Indeed a structural figure showing the TBEV E protein with the different domains improves the comprehensibility of the readers. We generated a novel figure displaying an TBEV E monomer and a soluble E dimer. The figure is included in the text where the structure of the E protein is described (page 6).

Reviewer 2 Report

This is a very comprehensive review of Tick-borne encephalitis immunology and vaccine strategies. It is well-organized and clearly written, and does an excellent job of summarizing recent findings on immune correlates of protection.  I have no major criticisms of this work, and feel it should be published.

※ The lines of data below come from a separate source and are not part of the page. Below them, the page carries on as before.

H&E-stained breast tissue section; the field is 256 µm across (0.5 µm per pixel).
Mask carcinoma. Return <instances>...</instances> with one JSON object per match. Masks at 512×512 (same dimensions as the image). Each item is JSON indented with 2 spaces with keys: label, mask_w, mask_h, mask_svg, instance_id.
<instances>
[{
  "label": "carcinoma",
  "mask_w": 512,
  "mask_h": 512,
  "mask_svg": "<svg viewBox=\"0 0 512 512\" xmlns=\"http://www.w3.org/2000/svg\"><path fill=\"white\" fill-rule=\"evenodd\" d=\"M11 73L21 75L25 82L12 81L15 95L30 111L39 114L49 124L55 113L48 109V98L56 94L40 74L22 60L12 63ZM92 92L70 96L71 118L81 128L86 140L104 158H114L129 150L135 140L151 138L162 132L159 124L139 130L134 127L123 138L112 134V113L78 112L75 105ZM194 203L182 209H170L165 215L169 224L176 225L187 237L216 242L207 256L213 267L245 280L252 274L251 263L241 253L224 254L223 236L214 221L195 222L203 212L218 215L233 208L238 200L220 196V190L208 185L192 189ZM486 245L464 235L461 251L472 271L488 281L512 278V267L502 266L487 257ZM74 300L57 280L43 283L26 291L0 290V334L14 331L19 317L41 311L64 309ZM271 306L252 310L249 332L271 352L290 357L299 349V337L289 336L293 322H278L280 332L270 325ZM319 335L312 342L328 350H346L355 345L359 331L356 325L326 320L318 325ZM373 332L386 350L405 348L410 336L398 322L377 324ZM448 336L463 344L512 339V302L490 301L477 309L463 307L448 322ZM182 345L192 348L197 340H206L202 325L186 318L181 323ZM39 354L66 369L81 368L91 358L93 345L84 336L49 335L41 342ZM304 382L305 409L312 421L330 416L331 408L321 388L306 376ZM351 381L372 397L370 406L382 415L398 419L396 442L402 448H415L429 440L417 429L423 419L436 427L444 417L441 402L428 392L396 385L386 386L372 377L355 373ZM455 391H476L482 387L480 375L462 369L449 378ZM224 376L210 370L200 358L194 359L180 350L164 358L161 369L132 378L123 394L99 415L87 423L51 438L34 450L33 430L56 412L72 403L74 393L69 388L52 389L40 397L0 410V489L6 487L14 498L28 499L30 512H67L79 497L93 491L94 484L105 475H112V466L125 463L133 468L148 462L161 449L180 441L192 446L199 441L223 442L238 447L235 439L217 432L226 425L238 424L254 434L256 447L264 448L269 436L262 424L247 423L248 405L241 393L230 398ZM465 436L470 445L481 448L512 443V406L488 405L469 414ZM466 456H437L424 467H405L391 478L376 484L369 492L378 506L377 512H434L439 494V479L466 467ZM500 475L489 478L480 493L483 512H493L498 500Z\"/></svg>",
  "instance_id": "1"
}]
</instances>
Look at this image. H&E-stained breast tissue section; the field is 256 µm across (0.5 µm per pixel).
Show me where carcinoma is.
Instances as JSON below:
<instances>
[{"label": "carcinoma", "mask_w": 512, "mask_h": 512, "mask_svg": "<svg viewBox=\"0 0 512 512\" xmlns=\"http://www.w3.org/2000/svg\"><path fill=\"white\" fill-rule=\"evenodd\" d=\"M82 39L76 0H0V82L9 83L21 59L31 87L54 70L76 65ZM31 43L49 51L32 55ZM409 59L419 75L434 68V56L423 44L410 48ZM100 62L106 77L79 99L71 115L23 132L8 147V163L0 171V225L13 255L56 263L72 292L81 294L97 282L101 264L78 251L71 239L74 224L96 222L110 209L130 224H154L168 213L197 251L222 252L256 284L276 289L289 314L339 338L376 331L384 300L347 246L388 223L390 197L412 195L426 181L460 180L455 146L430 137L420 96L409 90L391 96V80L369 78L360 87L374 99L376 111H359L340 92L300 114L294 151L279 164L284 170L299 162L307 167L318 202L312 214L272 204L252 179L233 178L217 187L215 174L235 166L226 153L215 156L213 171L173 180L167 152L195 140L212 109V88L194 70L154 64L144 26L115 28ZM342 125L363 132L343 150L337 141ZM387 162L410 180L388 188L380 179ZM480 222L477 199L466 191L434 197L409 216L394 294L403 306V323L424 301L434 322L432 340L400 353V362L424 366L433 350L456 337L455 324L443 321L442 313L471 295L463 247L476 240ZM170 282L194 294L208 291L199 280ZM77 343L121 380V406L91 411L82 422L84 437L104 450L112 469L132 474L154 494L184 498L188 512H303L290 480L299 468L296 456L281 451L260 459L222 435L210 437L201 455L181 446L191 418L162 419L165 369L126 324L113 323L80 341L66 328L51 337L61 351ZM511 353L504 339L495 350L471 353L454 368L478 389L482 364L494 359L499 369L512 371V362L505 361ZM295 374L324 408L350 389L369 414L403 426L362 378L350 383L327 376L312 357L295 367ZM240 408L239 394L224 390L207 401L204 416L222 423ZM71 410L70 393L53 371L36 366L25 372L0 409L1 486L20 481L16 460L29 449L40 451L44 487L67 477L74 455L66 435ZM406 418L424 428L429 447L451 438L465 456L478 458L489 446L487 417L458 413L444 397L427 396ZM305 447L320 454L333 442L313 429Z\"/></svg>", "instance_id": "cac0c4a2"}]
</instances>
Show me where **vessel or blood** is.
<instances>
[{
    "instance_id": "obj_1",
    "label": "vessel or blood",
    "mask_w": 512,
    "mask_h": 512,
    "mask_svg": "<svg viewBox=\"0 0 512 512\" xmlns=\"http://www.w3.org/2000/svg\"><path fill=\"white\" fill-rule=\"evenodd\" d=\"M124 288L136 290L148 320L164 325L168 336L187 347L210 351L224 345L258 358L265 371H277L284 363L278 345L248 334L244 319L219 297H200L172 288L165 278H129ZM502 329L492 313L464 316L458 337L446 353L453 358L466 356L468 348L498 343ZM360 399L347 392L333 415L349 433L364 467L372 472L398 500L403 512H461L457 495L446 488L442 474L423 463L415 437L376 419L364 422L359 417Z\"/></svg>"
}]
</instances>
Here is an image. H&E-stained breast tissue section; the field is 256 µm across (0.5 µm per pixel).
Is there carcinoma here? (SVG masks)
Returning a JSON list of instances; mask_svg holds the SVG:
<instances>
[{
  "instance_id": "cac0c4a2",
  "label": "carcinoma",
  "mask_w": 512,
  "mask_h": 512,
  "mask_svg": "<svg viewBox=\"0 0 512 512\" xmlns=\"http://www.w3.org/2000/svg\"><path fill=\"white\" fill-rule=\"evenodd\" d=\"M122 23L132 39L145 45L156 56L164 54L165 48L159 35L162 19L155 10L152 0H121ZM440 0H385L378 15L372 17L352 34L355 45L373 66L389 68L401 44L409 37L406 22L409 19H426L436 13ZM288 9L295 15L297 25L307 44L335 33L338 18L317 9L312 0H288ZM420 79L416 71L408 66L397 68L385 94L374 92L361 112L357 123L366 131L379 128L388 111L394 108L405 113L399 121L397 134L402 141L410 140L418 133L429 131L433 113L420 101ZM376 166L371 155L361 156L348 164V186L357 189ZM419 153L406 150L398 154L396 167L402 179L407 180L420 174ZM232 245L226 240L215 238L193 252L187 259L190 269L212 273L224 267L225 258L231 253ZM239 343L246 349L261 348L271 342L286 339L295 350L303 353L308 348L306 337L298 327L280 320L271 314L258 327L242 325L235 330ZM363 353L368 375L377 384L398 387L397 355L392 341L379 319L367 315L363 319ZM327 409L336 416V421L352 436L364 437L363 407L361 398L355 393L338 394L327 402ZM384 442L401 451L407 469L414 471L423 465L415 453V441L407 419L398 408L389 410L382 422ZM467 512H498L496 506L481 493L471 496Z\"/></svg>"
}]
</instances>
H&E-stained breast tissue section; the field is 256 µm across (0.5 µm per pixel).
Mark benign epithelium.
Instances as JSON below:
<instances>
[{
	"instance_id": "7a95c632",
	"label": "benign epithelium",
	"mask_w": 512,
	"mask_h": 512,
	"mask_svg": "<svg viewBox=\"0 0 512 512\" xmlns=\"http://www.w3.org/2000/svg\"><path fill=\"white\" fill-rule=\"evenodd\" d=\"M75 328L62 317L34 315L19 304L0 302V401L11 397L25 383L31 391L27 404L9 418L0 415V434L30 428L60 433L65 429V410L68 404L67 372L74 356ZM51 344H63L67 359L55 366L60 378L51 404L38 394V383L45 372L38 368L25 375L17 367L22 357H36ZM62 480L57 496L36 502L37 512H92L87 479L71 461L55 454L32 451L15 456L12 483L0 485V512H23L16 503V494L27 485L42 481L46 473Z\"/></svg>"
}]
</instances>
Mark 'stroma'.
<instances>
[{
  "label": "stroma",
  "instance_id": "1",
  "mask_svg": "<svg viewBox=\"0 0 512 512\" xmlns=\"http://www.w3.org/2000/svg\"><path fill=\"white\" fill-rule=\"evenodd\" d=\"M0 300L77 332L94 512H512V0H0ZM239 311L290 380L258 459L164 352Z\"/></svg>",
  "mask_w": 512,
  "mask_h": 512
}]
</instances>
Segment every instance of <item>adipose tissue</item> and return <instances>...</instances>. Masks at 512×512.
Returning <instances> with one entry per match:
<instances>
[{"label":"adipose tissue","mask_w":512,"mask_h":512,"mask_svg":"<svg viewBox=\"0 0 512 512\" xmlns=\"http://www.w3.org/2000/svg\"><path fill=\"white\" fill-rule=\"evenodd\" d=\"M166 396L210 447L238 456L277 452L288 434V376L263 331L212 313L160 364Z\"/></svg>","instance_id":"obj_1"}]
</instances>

One addition that may be of interest to readers is inclusion of any known information on the role of tick salivary proteins in the innate immune response to the pathogen. 

Author Response

We thank the reviewer for taking the time to assess our manuscript and the objective evaluation. The impact of tick-derived salivary proteins on the innate immune response is of importance. We have added a paragraph to address this issue in section 3.1  (page 5, lines 179-181):

“Besides TBEV itself, tick-derived saliva was shown to modulate the host innate immune response by influencing pathways, such as increasing the activation of the Akt pathway in TBEV-infected dendritic cells [75], and innate immune cells (reviewed in [76]).”

The cited references are:

75.       Lieskovská, J.; Páleníková, J.; Langhansová, H.; Chmelař, J.; Kopecký, J. Saliva of Ixodes ricinus enhances TBE virus replication in dendritic cells by modulation of pro-survival Akt pathway. Virology 2018, 514, 98–105, doi:10.1016/j.virol.2017.11.008.

76.       Kotál, J.; Langhansová, H.; Lieskovská, J.; Andersen, J.F.; Francischetti, I.M.B.; Chavakis, T.; Kopecký, J.; Pedra, J.H.F.; Kotsyfakis, M.; Chmelař, J. Modulation of host immunity by tick saliva. J. Proteomics 2015, 128, 58–68, doi:10.1016/j.jprot.2015.07.005.